Algorithms, trend analysis, statistical process control, all these fancy terms can give a provider, care organization, better insight into the challenges an individual is facing on a day- to-day basis with their condition.
It isn’t a set-and-forget scenario. This is a set and remember and check in frequently scenario.
Data. Digital Health Tools. Integration, interoperability enables a whole new level of population health intelligence.
Deploying digital health tools into a population, collecting real time data from at home, provides organizations real-time visibility to current state of health.
We’re no longer waiting for a three month delay and claims data through a TPA to be able to do some kind of risk analysis.
We’ve got data today. We can see the change in the organization every day. We can monitor for risk at a population level. We can understand whether population health initiatives that we have deployed are working or not.
Is weight and obesity changing within the organization, or is that program not working effectively?
Adherence is critical to managing chronic conditions.
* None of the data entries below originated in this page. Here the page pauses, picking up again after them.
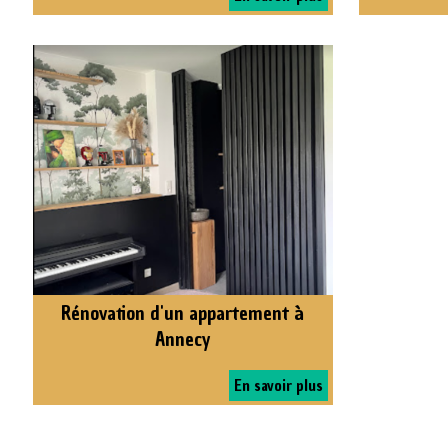
Rénovation d'un appartement à
Annecy
En savoir plus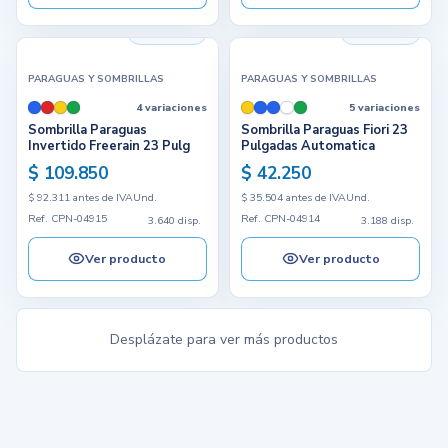
3.640 disp.
3.188 disp.
PARAGUAS Y SOMBRILLAS
PARAGUAS Y SOMBRILLAS
4 variaciones
5 variaciones
Sombrilla Paraguas
Sombrilla Paraguas Fiori 23
Invertido Freerain 23 Pulg
Pulgadas Automatica
$ 109.850
$ 42.250
$ 92.311 antes de IVA
Und.
$ 35.504 antes de IVA
Und.
Ref. CPN-04915
Ref. CPN-04914
3.640 disp.
3.188 disp.
Ver producto
Ver producto
Desplázate para ver más productos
Because we’re using tools to track day-to-day, we get adherence information. We understand the risk of not adhering to protocols and its effect on the effectiveness of those programs that are being deployed.
Engagement. I’ve heard a number of sessions here talk about patient engagement as being one of the biggest challenges.
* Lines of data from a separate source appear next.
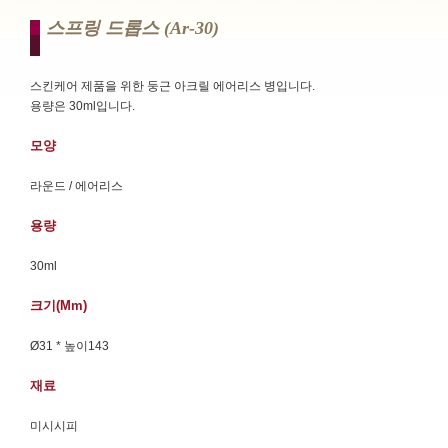
스프링 드롭스 (ar-30)
스킨케어 제품을 위한 둥근 아크릴 에어리스 병입니다.
용량은 30ml입니다.
모양
라운드 / 에어리스
용량
30ml
크기(mm)
Ø31 * 높이143
재료
미시시피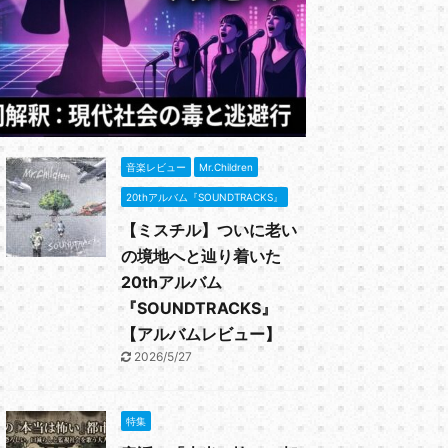
と、初期のシ
と思われる。
御用心」の歌
ReadMore
ーリンク サ
「勝手にシン
ったか解説 
とは？～急遽
「C調言葉に
音楽レビュー
Mr.Children
...
20thアルバム『SOUNDTRACKS』
【ミスチル】ついに老い
の境地へと辿り着いた
20thアルバム
『SOUNDTRACKS』
【アルバムレビュー】
2026/5/27
特集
Again, digital health tools, personal assistants in your pocket, devices that are used on a daily, weekly, monthly basis, gives us very in-depth engagement information related to health.
Slide 10 (Closing)
As a result, Milliman HealthIO is combining the power of population health with digital solutions for chronic condition management at home and providing a new set of tools for, as an ode to Bob Ross, creating “happy little trees” within our populations.
Thank you for your time and enjoy the rest of the conference.